I have trained a model (GCN) on a large graph with thousands of task nodes and dependencies, using PyTorch Geometric (i only trained it on one type of equipment to see if it was working before training it on the big dataset). Everything works fine on the training/validation/test splits. (0.90 auc and 0.81 acc)
Now, I want to use this trained model to perform inference on a new graph (i.e., a new set of tasks from a different project, stored in an Excel file), which was not seen during training. I tried doing it with a simple edge-index (all the tasks were connected in order of their id) and the successors were completely false and repetitive !
My key question is:
How can I use my trained GNN model to predict links (i → j) between tasks in a new, unseen graph that has its own nodes and no edges defined yet?

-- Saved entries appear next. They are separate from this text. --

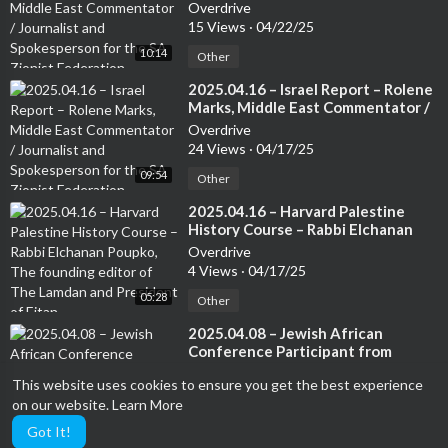
Journalist and Spokesperson for
Overdrive
the SA Zionist Federation
15 Views
·
04/22/25
10:14
Other
⁣2025.04.16 – Israel Report – Rolene
Marks, Middle East Commentator /
Journalist and Spokesperson for
Overdrive
the SA Zionist Federation
24 Views
·
04/17/25
09:54
Other
⁣2025.04.16 – Harvard Palestine
History Course – Rabbi Elchanan
Poupko, The founding editor of
Overdrive
The Lamdan and President of Eitan
4 Views
·
04/17/25
05:28
Other
⁣2025.04.08 – Jewish African
Conference Participant from
Tunisia – Jewish Community in
Overdrive
This website uses cookies to ensure you get the best experience
Tunisia – Moshe Uzan, JAC – co-
7 Views
·
04/09/25
host and Tunisia Jewry Community
on our website.
Learn More
08:30
representative
Other
Got It!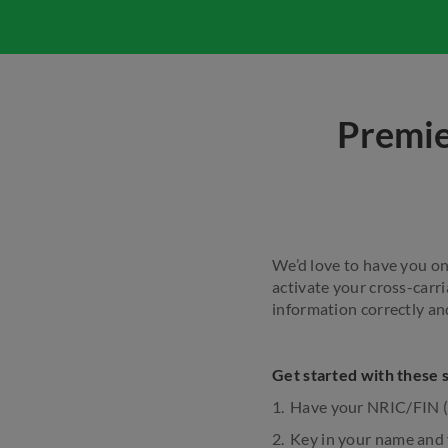
Premie
We’d love to have you on 
activate your cross-carri
information correctly an
Get started with these 
Have your NRIC/FIN 
Key in your name and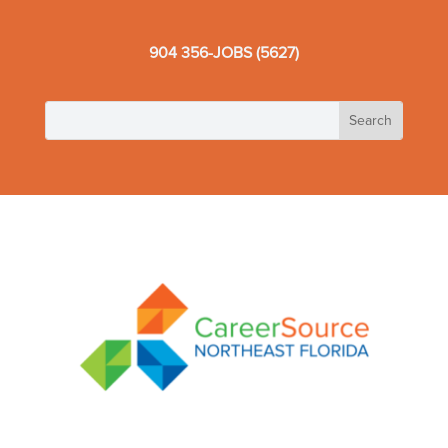
904 356-JOBS (5627)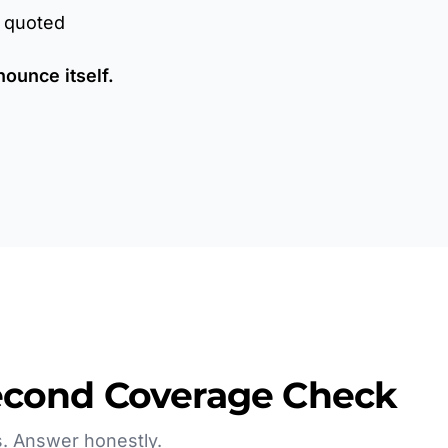
r quoted
nounce itself.
econd Coverage Check
. Answer honestly.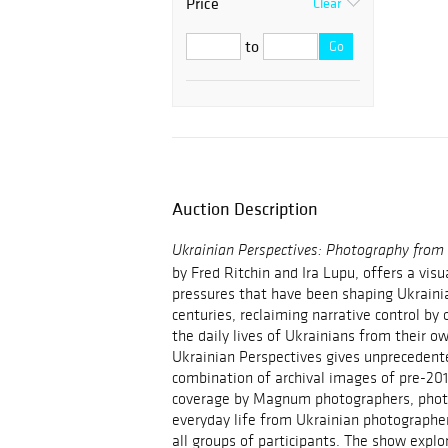
Price
Clear
to
Go
Auction Description
Ukrainian Perspectives: Photography fro
by
Fred Ritchin
and
Ira Lupu
, offers a visu
pressures that have been shaping Ukraini
centuries, reclaiming narrative control by 
the daily lives of Ukrainians from their ow
Ukrainian Perspectives gives unprecedent
combination of archival images of pre-20
coverage by Magnum photographers, phot
everyday life from Ukrainian photographer
all groups of participants. The show expl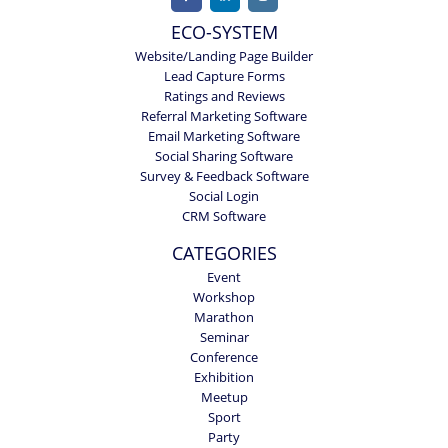
ECO-SYSTEM
Website/Landing Page Builder
Lead Capture Forms
Ratings and Reviews
Referral Marketing Software
Email Marketing Software
Social Sharing Software
Survey & Feedback Software
Social Login
CRM Software
CATEGORIES
Event
Workshop
Marathon
Seminar
Conference
Exhibition
Meetup
Sport
Party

Here are a few sub-points I'm unsure about:
- Should I generate a dummy
edge_indexto allow the GCN to work on the new data? - Is it better to train a GraphSAGE (which is inductive) or fall back to a pure MLP encoder?
- How do I ensure consistent feature encoding (TF-IDF, OneHot, StandardScaler, etc.) between training and inference?
- Should I re-encode task names using
SentenceTransformerinstead of TF-IDF to capture semantic similarity better? - Is there any other models that ould be better for my project ? Any guidance or real-world experience on inference with GNNs on new data would be helpful.